Pembatalan itu, yang diumumkan pada Rabu pagi oleh Chile tampaknya membuat Gedung Putih lengah. Tetapi pemerintah bersikeras bahwa mereka akan terus berusaha untuk menyelesaikan perjanjian "tahap satu" dalam beberapa minggu mendatang.

Belum diketahui apakah pejabat Amerika akan dapat menemukan tempat pengganti untuk pertemuan dengan Xi.
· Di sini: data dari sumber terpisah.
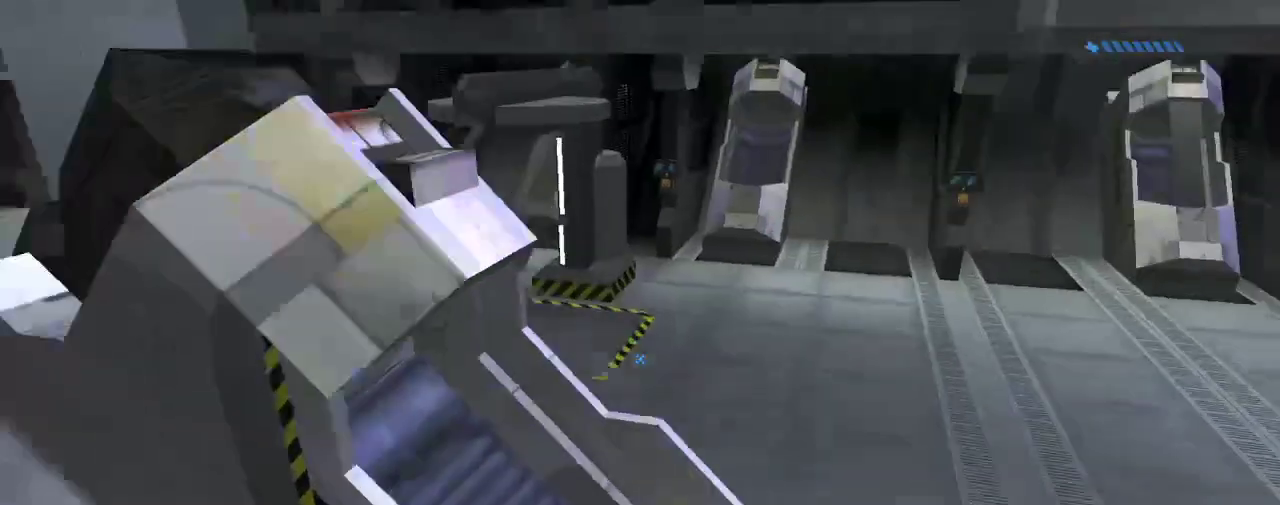
{"keys": ["w"], "mouse": [], "events": []}
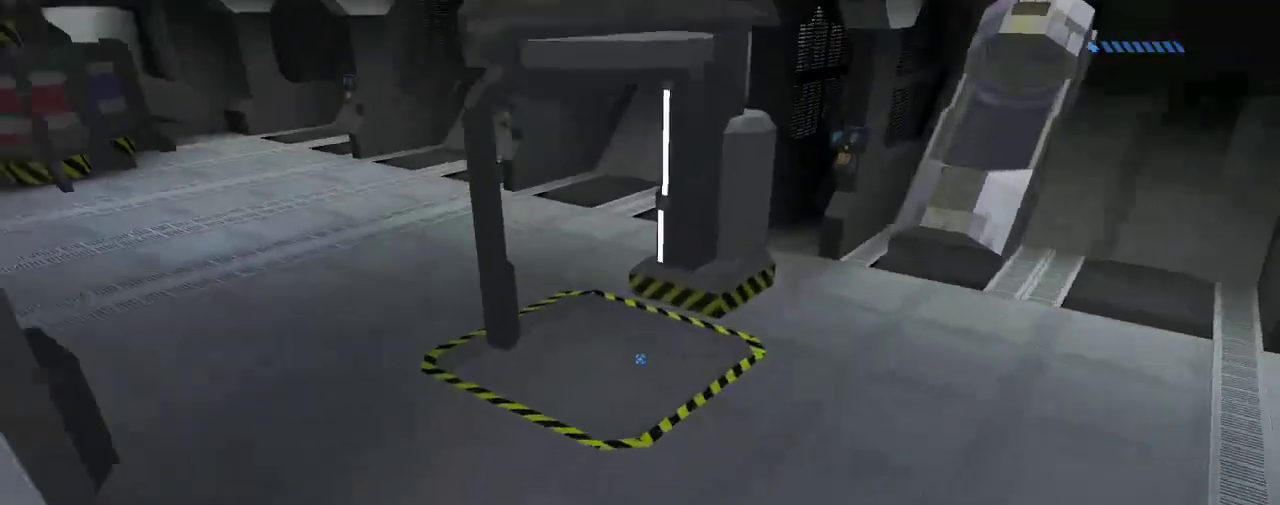
{"keys": ["a", "w"], "mouse": [], "events": [[67, "a", "down"]]}
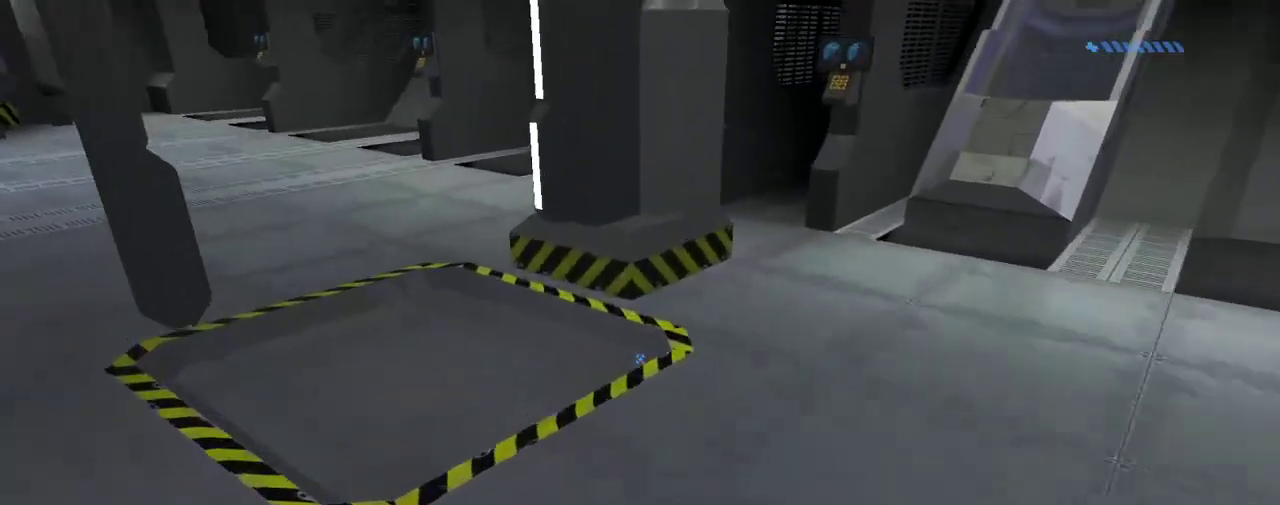
{"keys": ["ctrl", "w"], "mouse": [], "events": [[267, "a", "up"], [267, "w", "up"], [333, "ctrl", "down"], [467, "w", "down"]]}
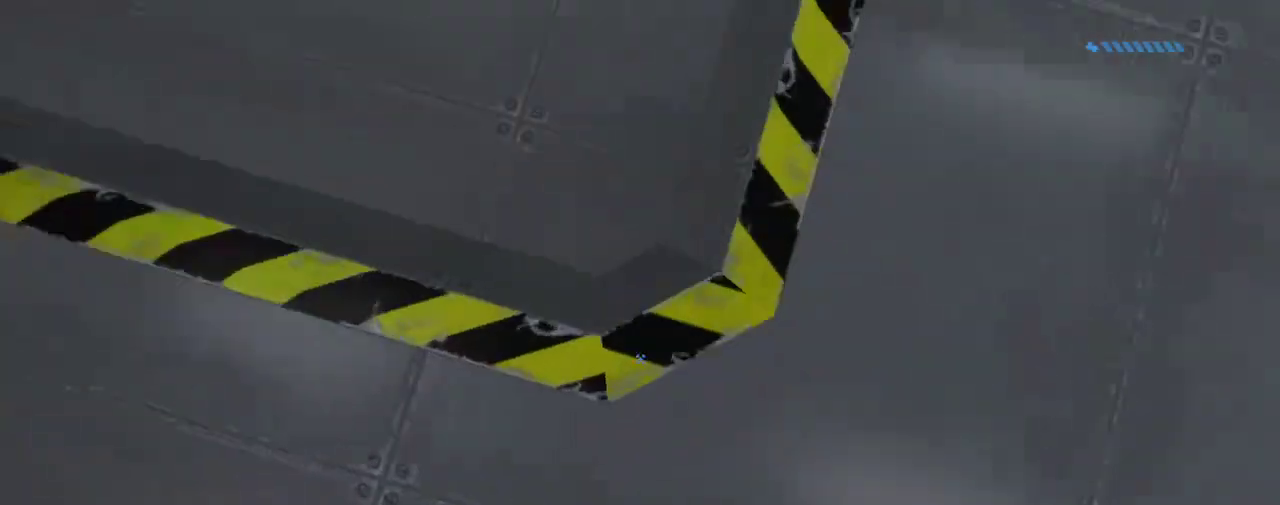
{"keys": ["ctrl", "d", "w"], "mouse": [], "events": [[34, "a", "down"], [234, "a", "up"], [301, "w", "up"], [401, "d", "down"], [401, "w", "down"]]}
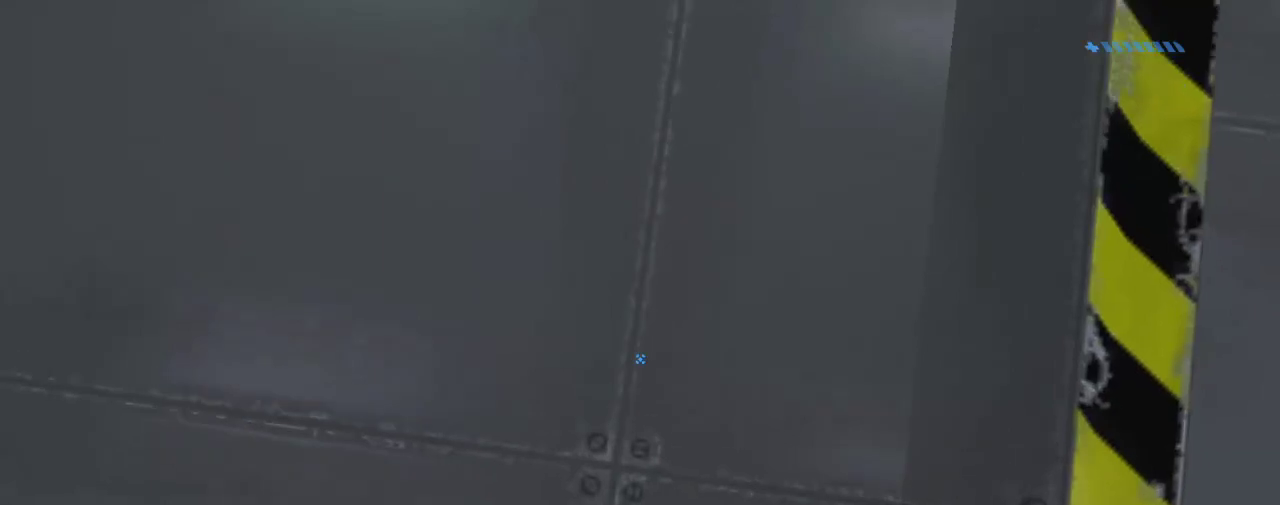
{"keys": ["ctrl", "s"], "mouse": [], "events": [[33, "w", "up"], [133, "d", "up"], [200, "s", "down"], [367, "a", "down"], [367, "s", "up"], [434, "s", "down"], [467, "a", "up"]]}
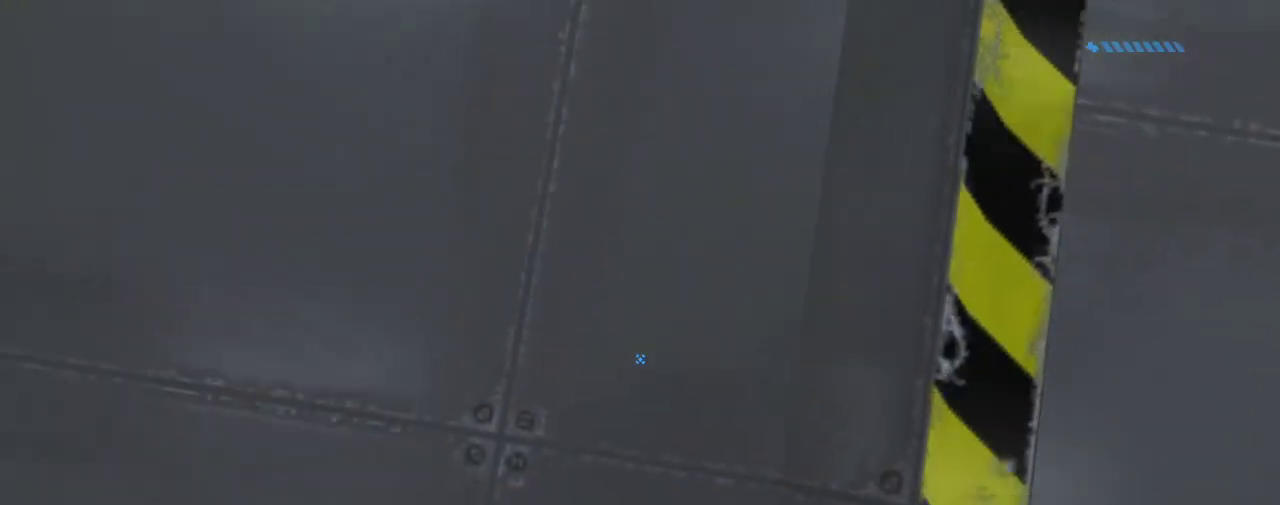
{"keys": ["ctrl", "s"], "mouse": [], "events": [[34, "s", "up"], [167, "w", "down"], [334, "w", "up"], [467, "s", "down"]]}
Penyelenggara KTT Kerjasama Ekonomi Asia-Pasifik (APEC) mengindikasikan mereka tidak memiliki rencana untuk mengadakan acara di tempat lain.

Lokasi Lainnya
Menurut beberapa sumber yang mengetahui persoalan AS-China, pihak KTT sedang mencari lokasi lain, dikarenakan adanya demonstrasi yang meningkat di Chile.

"Kami menantikan finalisasi Fase Satu dari kesepakatan perdagangan bersejarah dengan China dalam jangka waktu yang sama, dan ketika kami sudah selesai, kami akan memberi tahu anda," kata juru bicara Gedung Putih Hogan Gidley dalam email, sebagaimana dilansir dari Bloomberg, Kamis (31/10/2019).

Kedutaan Besar China di Washington belum dapat menanggapi permintaan berkomentar terkait hal tersebut. Perwakilan perdagangan AS yang memimpin pembicaraan dengan China, Robert Lighthizer mengatakan "tidak ada komentar" ketika ditanya oleh wartawan bagaimana pembatalan akan mengubah rencana.

Prospek pertemuan Trump-Xi di Santiago bulan depan telah mendukung pasar, karena investor mencari tanda-tanda bahwa akhir dari perang perdagangan antara kedua negara sudah di depan mata. Indeks S&P 500 dari saham AS secara singkat jatuh ke sesi terendah setelah berita tentang pembatalan pertemuan beredar.

Tahap Satu
"Saya selalu memandang Chile sebagai lokasi di mana Trump dan Xi berada pada saat yang sama," kata Brendan McKenna, ahli strategi mata uang di Wells Fargo Securities di New York.

"Jika ada kesepakatan di mana kedua belah pihak bersedia untuk menandatangani, saya pikir mereka pasti menemukan cara untuk menyelesaikannya."

Para pejabat AS dan China telah bekerja selama berminggu-minggu untuk mengisi rincian dari kesepakatan "fase satu" yang diumumkan oleh Trump setelah pertemuan Oval Office 11 Oktober dengan negosiator China, Liu He.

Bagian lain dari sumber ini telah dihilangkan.